"There is never enough time to do or say all the things that we would wish. The thing is to try to do as much as you can in the time that you have. Remember Scrooge, time is short, and suddenly, you're not here any more. "
- The Ghost Of Christmas Present
So, in an effort to prove I'm not 100% a Scrooge this year, as some emails accused...I decided to do something a little different this year.
I'm currently without a lot at this point in time. I essentially have clothes and pictures. Some of my stuff is in storage and all my really important belongings, again, are three or four oceans away and I will not be able to spend the damn holidays with the people I want to spend them with.
I sold the car months ago and the house is officially gone. Note, that I didn't say I sold that too.
Gotta love our economy and the asshats that created it.
Anyhoo...my point is...that I basically have nothing to give anyone this year. I also have little to no funds to assist in my giving anyone anything. I wasn't even going to do Christmas cards this year. And I'm still not, but I am going to blow $8 bucks on one book of stamps.
Don't get me wrong, I got some very nice emails about my previous post as well and quite frankly, the ones that weren't so nice...well...as per my usual bitch attitude...I don't give a rats ass about those ones or what the people that wrote them think about me. The nice ones got me to thinking a little bit though.
So, this year...since I have nothing tangible to give, in the spirit of giving (which is what I like best about the holiday season and why I'm in such a bitchy mood about it)...I'm going to give the only thing I have left to give...good memories.

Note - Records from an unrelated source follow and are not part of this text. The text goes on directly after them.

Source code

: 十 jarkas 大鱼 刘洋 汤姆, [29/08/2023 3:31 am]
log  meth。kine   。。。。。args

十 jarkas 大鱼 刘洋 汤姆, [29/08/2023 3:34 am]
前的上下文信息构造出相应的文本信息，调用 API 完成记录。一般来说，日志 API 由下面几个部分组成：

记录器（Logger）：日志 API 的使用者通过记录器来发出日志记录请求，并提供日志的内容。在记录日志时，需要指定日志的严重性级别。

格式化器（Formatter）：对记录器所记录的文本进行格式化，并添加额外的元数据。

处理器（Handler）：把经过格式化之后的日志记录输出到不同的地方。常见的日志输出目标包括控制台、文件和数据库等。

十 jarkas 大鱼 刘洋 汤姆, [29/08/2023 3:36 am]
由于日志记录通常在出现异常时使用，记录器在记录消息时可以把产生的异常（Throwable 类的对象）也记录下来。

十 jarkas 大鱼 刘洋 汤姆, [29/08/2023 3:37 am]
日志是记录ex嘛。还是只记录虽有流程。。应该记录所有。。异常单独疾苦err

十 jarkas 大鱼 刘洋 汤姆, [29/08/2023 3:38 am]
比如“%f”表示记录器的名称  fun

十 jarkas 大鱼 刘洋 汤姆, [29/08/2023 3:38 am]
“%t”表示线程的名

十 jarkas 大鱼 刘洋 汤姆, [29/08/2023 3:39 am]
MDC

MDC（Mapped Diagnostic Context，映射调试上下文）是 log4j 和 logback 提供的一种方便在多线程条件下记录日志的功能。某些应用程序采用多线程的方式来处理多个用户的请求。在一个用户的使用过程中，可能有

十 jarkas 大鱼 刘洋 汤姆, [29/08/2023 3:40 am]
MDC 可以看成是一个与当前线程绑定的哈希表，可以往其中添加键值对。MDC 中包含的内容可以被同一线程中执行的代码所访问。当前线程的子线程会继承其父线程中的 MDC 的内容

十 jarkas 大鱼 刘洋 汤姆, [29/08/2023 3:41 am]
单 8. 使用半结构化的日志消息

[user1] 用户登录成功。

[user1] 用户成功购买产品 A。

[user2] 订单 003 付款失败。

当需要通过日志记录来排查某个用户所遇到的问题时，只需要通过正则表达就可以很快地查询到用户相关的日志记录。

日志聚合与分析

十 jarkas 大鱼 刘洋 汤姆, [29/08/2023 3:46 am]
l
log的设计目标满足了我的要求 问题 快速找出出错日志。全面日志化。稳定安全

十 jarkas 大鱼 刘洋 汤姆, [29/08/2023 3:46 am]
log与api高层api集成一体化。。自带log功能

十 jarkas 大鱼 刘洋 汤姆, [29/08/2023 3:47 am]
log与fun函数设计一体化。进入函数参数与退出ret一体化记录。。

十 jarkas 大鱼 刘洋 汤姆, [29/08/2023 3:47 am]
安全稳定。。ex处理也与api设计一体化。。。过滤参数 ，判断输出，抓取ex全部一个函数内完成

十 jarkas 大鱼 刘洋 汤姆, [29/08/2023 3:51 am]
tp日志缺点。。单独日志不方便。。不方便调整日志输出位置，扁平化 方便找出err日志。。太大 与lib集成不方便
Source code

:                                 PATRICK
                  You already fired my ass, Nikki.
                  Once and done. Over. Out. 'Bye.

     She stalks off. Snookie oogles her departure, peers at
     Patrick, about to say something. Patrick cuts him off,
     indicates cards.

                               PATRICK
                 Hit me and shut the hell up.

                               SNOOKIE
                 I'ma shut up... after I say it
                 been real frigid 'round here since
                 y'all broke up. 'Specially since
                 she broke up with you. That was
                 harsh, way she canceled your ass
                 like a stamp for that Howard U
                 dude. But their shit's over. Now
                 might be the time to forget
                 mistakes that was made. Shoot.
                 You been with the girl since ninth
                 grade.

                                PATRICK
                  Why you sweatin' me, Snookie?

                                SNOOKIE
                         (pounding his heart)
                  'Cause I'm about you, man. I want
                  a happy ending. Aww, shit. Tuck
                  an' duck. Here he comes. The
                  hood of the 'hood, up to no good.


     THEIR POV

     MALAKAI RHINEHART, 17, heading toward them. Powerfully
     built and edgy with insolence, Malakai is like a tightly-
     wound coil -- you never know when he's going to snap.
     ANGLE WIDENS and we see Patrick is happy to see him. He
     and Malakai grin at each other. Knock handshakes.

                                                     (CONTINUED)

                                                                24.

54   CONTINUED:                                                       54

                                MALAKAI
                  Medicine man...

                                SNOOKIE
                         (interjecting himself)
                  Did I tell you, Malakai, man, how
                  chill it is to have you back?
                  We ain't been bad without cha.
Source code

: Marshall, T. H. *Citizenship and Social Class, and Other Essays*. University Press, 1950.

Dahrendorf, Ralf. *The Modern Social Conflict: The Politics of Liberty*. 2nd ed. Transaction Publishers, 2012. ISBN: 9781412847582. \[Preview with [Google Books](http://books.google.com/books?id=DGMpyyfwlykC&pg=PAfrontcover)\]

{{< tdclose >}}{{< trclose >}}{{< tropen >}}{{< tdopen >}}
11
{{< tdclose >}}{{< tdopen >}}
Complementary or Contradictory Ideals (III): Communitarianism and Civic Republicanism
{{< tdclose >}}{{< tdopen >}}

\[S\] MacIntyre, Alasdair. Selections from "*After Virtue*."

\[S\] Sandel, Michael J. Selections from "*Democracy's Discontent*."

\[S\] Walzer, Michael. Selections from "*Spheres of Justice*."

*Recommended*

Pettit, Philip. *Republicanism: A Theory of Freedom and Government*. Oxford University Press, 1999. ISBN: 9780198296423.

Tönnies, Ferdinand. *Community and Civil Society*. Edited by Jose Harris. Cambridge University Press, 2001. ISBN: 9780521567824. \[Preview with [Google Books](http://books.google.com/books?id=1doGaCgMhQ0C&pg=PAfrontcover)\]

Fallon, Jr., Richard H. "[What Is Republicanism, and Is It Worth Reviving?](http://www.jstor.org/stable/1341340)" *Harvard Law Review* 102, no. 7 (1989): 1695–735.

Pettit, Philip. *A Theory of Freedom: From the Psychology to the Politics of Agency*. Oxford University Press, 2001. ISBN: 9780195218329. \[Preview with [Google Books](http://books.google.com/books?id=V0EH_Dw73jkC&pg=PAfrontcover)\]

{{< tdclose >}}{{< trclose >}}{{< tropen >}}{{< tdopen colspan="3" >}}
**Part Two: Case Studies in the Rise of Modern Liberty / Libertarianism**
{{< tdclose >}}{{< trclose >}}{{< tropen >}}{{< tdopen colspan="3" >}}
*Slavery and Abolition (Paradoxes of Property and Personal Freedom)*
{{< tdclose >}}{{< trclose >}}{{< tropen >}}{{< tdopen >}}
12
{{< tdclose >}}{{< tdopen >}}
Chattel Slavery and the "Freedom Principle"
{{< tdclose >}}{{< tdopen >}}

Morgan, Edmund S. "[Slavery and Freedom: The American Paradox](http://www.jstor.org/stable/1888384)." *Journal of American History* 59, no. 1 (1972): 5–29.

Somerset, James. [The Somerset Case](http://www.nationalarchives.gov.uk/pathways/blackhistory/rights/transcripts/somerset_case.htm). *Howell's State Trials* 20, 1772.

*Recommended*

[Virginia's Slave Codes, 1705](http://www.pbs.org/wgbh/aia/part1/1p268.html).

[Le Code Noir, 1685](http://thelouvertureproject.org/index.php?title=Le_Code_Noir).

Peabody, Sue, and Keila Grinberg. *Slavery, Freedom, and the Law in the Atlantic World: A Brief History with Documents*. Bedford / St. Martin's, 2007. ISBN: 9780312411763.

I'm going to type out little, letters of my favorite individual memories of a select few, tailor made to each person and send them off. I hope, at the very least, that it makes a couple of people smile and laugh.
Not that this is gonna be a great gift to send off because thanks to all the meds, my memory really sucks these days...and the typing...well, as I've said before, the days of a 120+ wpm's are long gone. Hence, I began the chicken pecking yesterday in the hopes that I can actually get them out in a timely manner. And I readily admit, it was nice remembering said events with different people and did indeed bring a smile to my face while typing them.
All that being said, don't be fooled...I'm still pissed, hurt and tired. With the exception of the letters, I still will not bake, celebrate or be merry in any way, shape or form. And even though I hope that my letters bring joy to others...the tired bitch in me, still doesn't want to hear about it.
I may have taken a little "detour" but I'm still going to hell in a handbasket and I still can't get there fast enough.